• **Compiti da svolgere**
a: Nel brano sulla maternità durante la pandemia, in quale giorno Maria ha partorito la sua bimba?
b: Nel brano, riscrivi il passo che va da "Diventare madre nel pieno" fino a "province vengono chiuse.", sostituendo "telegiornali" con "notiziari".

[Brano di testo]

Maria, giovane insegnante di sostegno, ha partorito la sua bimba nel pieno della pandemia, lo scorso 27 marzo. La mamma racconta paure e speranza di una gravidana vissuta come in un tempo di guerra. di Mariarosaria Petti Diventare madre nel…

Maria, giovane insegnante di sostegno, ha partorito la sua bimba nel pieno della pandemia, lo scorso 27 marzo. La mamma racconta paure e speranza di una gravidana vissuta come in un tempo di guerra.

di Mariarosaria Petti

Diventare madre nel pieno di una pandemia. È quello che è accaduto a Maria Petrozzi, giovane insegnante di sostegno di Nocera Inferiore, che ha visto crescere il pancione durante il lockdown, vissuto a casa insieme al marito Alessandro Scarpa.

Il giorno zero

Il 21 febbraio – a poco meno di un mese dalla data del presunto parto di Maria – è il giorno zero per il Belpaese: l’Italia (e con lei anche l’Europa) registra ufficialmente il primo caso di coronavirus. «Seguivo con angoscia i telegiornali, le notizie che man mano arrivavano mi davano sconforto» racconta la neomamma, che piangeva tutte le sere. Il virus viaggia più veloce della paura della gestante: in pochi giorni la curva dei contagi s’impenna, la Lombardia e altre 14 province vengono chiuse.

L’inizio del lockdown

Il 9 marzo, il premier Conte dichiara il confinamento dell’intero Paese per contenere la diffusione del coronavirus, che sarà catalogato come una pandemia dall’Organizzazione Mondiale della Sanità soltanto due giorni dopo. Siamo a 9 giorni dalla scadenza del termine del presunto parto di Maria: «Cercavo di distrarmi per far passare le giornate. Cucinavo, vedevo serie tv, mi allenavo con gli esercizi propedeutici al parto – spiega l’insegnante –, mio marito era con me e mi ha aiutato molto».

Partorire durante il lockdown

Partorire durante l’emergenza sanitaria è un percorso ad ostacoli. Con l’inizio del lockdown comincia ad essere più difficile sostenere qualsiasi visita medica: «Lo studio privato del mio ginecologo era chiuso. Per i tracciati dovevo andare in Ospedale, passando sempre dal Pronto Soccorso».

Una trafila stancante. «Mia sorella Erika è ostetrica e avrebbe dovuto essere in sala parto con me, ma il protocollo di sicurezza anti Covid-19 non lo ha permesso». Maria ha dovuto far a meno anche della presenza della mamma e delle visite del marito. «Ero continuamente al telefono» aggiunge sorridendo.

[/Brano di testo]
[Dati forniti]

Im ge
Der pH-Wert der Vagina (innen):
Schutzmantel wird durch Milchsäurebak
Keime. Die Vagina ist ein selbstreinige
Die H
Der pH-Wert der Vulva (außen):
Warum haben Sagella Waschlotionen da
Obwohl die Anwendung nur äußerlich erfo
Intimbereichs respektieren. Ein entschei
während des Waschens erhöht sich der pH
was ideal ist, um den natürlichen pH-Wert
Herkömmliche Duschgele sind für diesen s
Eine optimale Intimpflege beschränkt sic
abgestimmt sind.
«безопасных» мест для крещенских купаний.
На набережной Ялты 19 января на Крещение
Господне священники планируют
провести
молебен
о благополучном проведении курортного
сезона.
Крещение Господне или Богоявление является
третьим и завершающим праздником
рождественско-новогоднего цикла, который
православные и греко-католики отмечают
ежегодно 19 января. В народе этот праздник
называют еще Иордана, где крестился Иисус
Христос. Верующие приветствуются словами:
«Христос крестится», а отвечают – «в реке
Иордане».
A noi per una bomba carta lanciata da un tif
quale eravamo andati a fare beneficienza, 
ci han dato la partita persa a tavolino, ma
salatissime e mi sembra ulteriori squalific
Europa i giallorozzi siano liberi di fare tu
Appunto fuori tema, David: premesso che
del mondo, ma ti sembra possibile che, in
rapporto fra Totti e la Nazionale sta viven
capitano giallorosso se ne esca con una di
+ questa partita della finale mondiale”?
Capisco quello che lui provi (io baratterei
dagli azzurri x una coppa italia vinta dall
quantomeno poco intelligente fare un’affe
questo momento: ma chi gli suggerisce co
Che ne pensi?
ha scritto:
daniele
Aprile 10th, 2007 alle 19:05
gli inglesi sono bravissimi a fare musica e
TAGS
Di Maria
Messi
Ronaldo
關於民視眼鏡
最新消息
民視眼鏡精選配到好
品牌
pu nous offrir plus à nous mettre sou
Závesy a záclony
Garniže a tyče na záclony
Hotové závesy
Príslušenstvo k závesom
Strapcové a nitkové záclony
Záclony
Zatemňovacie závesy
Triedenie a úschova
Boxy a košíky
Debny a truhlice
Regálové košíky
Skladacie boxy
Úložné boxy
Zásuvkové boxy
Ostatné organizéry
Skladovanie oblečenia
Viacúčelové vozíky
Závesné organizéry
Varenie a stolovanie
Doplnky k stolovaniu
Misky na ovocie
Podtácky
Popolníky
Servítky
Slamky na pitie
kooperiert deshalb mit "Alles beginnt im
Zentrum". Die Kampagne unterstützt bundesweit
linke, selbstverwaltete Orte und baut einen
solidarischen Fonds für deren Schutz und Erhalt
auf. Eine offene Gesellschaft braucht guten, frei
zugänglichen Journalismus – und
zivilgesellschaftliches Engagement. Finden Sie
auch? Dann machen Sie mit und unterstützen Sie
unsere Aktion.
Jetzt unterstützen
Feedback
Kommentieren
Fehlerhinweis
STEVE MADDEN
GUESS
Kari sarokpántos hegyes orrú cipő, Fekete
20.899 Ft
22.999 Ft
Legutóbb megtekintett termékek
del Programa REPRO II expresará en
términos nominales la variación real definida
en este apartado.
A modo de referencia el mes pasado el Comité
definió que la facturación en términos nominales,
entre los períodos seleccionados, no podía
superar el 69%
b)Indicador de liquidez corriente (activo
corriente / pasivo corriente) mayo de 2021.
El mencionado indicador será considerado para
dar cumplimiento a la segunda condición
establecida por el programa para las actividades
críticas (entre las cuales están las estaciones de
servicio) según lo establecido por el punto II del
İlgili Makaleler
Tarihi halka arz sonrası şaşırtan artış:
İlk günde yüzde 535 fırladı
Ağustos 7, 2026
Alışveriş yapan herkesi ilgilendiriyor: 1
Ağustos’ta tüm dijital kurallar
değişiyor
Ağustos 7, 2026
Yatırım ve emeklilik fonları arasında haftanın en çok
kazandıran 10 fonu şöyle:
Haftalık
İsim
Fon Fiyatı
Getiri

[/Dati forniti]

• **Risultati dei compiti**
a: Il 27 marzo.

b:
Diventare madre nel pieno di una pandemia. È quello che è accaduto a Maria Petrozzi, giovane insegnante di sostegno di Nocera Inferiore, che ha visto crescere il pancione durante il lockdown, vissuto a casa insieme al marito Alessandro Scarpa.

Il giorno zero

Il 21 febbraio – a poco meno di un mese dalla data del presunto parto di Maria – è il giorno zero per il Belpaese: l’Italia (e con lei anche l’Europa) registra ufficialmente il primo caso di coronavirus. «Seguivo con angoscia i notiziari, le notizie che man mano arrivavano mi davano sconforto» racconta la neomamma, che piangeva tutte le sere. Il virus viaggia più veloce della paura della gestante: in pochi giorni la curva dei contagi s’impenna, la Lombardia e altre 14 province vengono chiuse.